__What to work on__
Beginning at the line that contains "G04 Gerber Fmt", write out each remaining line of the entries below exactly as it stands.

***** The records

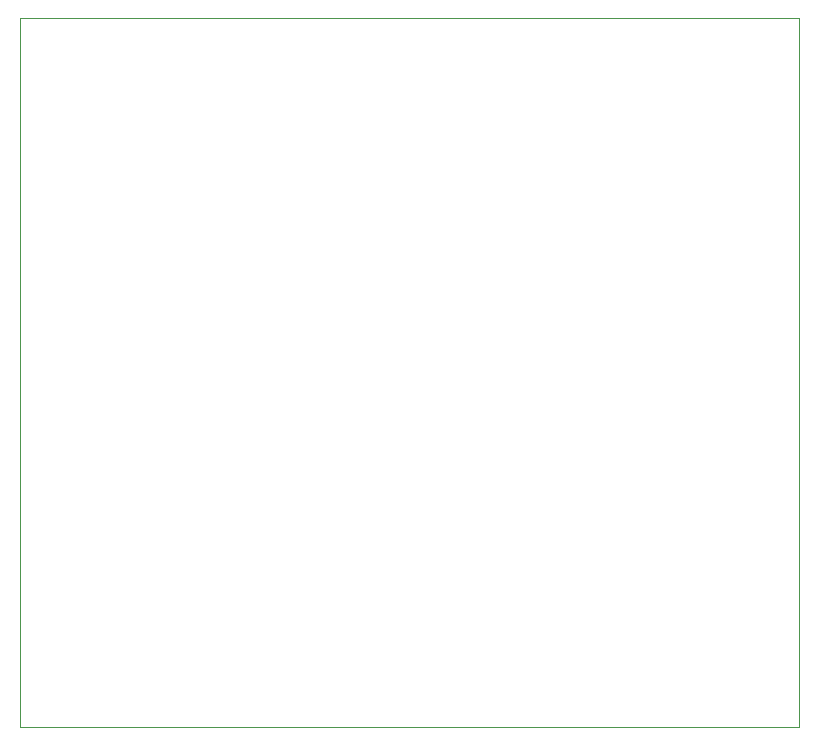
<source format=gbr>
G04 #@! TF.GenerationSoftware,KiCad,Pcbnew,5.1.5-52549c5~84~ubuntu18.04.1*
G04 #@! TF.CreationDate,2020-01-31T14:03:47+00:00*
G04 #@! TF.ProjectId,BrocheDisco,42726f63-6865-4446-9973-636f2e6b6963,rev?*
G04 #@! TF.SameCoordinates,Original*
G04 #@! TF.FileFunction,Profile,NP*
%FSLAX46Y46*%
G04 Gerber Fmt 4.6, Leading zero omitted, Abs format (unit mm)*
G04 Created by KiCad (PCBNEW 5.1.5-52549c5~84~ubuntu18.04.1) date 2020-01-31 14:03:47*
%MOMM*%
%LPD*%
G04 APERTURE LIST*
%ADD10C,0.050000*%
G04 APERTURE END LIST*
D10*
X120000000Y-110000000D02*
X120000000Y-50000000D01*
X186000000Y-110000000D02*
X120000000Y-110000000D01*
X186000000Y-50000000D02*
X186000000Y-110000000D01*
X120000000Y-50000000D02*
X186000000Y-50000000D01*
M02*

</source>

**********

__Output__
G04 Gerber Fmt 4.6, Leading zero omitted, Abs format (unit mm)*
G04 Created by KiCad (PCBNEW 5.1.5-52549c5~84~ubuntu18.04.1) date 2020-01-31 14:03:47*
%MOMM*%
%LPD*%
G04 APERTURE LIST*
%ADD10C,0.050000*%
G04 APERTURE END LIST*
D10*
X120000000Y-110000000D02*
X120000000Y-50000000D01*
X186000000Y-110000000D02*
X120000000Y-110000000D01*
X186000000Y-50000000D02*
X186000000Y-110000000D01*
X120000000Y-50000000D02*
X186000000Y-50000000D01*
M02*

</source>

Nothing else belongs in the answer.